This is what I would like to see done to solve this problem:
First of all, I would require extensive psychological testing for anyone who applies to be a police officer. We are giving these folks the license to carry a gun, and shoot people. “Head cases” should be discovered immediately, and weeded out. The purpose of a law enforcement agent is to keep the peace. The best cops I know are incredibly gentle people. It’s the “cowboys” who cause all the trouble. I don’t think there is enough effort put forth to find them, and get rid of them.
Second, until the time comes when we all live in perfect racial harmony, I think the police should reflect the community. Black neighborhoods should be policed by black police officers. Hispanic communities should be policed by Hispanic police, and Asian enclaves should be patrolled by Asian cops, et cetera. You get my point.
Third, the police have to totally re-think this “undercover” BS.
The reason Sean Bell is dead is because a group of undercover cops were in the Kalua Club at four o’clock in the morning, trying to bust the owners for promoting prostitution, drug-dealing, gun-running, or whatever.
How many hours were these undercover cops in that place? You can’t be in a joint like the Kalua Club and not drink liquor. You can’t sit in a place like that and drink Pepsi, or green tea. You would stick out like the proverbial sore thumb.
I guarantee you that when it all went down, the cops were drunk. And Sean Bell and his friends were, too. But there is no law that prohibits a bunch of young guys from getting drunk at a bachelor party, as far as I know—unless of course, they are a bunch of young black guys. Then “boys will be boys” often turns into catastrophe.
If there were a problem with the Kalua Club, why didn’t the city simply suspend or revoke its liquor license? That would have shut it down. What is the purpose of sending “undercover” cops into the place, to sit there, and get bombed, and then be trusted to enforce the law? Alcohol and good judgment don’t mix.

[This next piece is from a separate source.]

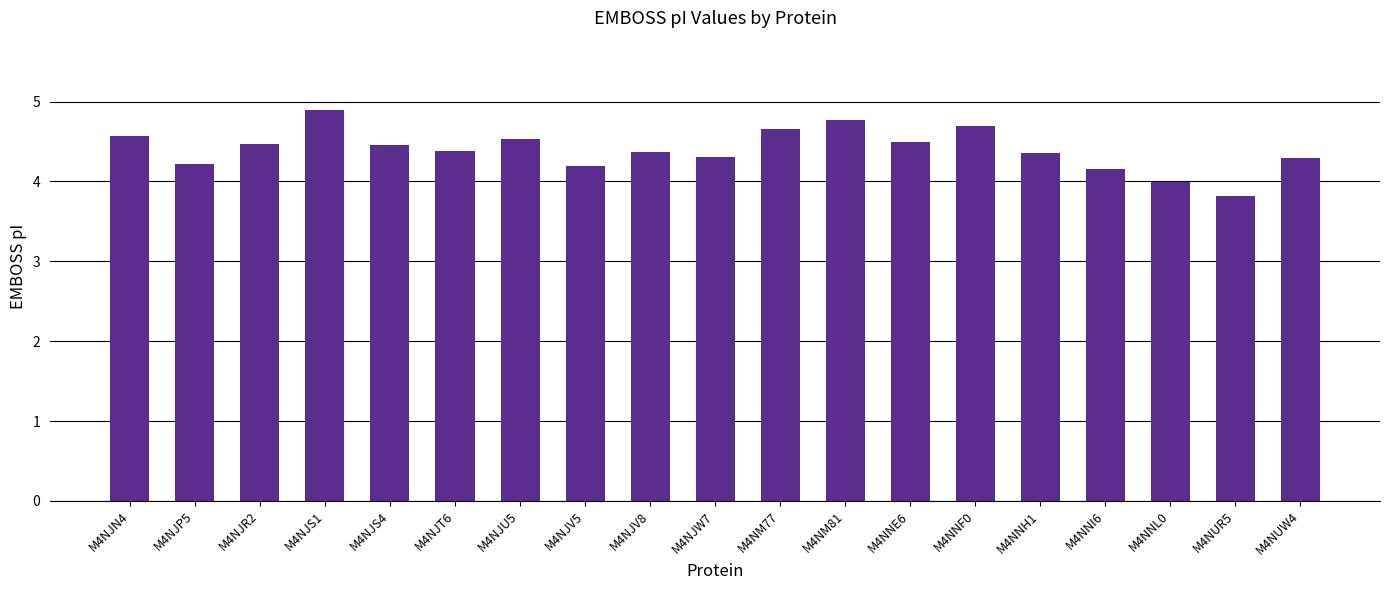

What is the approximate value at M4NJP5?

4.2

This whole affair is so sad, and I am thinking rationally, not passionately. (I won’t have a drink for at least two more hours!) The bottom line is: One young man dead for no reason. Two children without a father. Three cops with ruined lives.

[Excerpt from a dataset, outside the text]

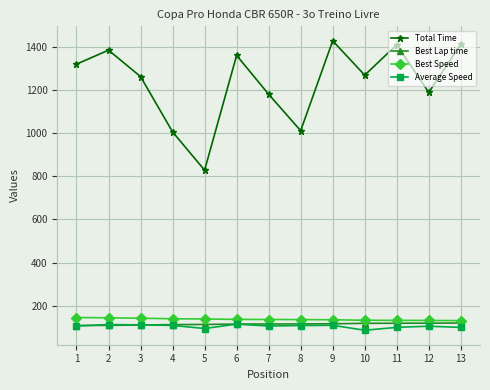

The value of Total Time at 13 is 926.1. True or false?

False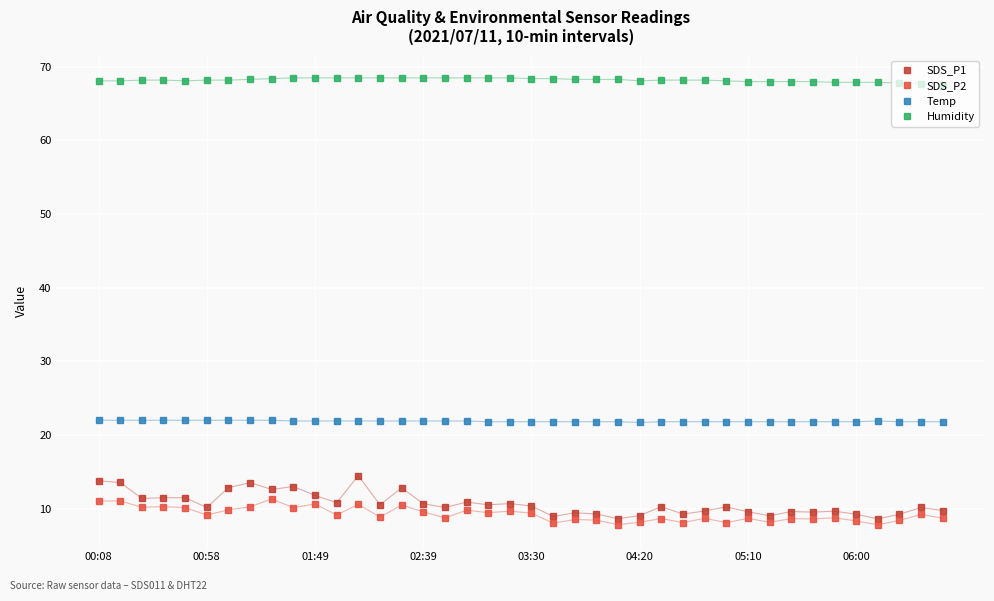

List the series in order of their peak value, highest first.

Humidity, Temp, SDS_P1, SDS_P2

The death of Sean Bell affects us all, whether we realize that or not. It hurts us. It makes us smaller.
Many years ago—in 1624, to be exact—the poet John Donne summed it all up. He wrote:
Entire of itself….
Each man’s death diminishes me,
For I am involved in mankind.
Therefore, send not to know for whom the Bell tolls.
It tolls for thee.
Those words should be taught in the schools, and at the Police Academy.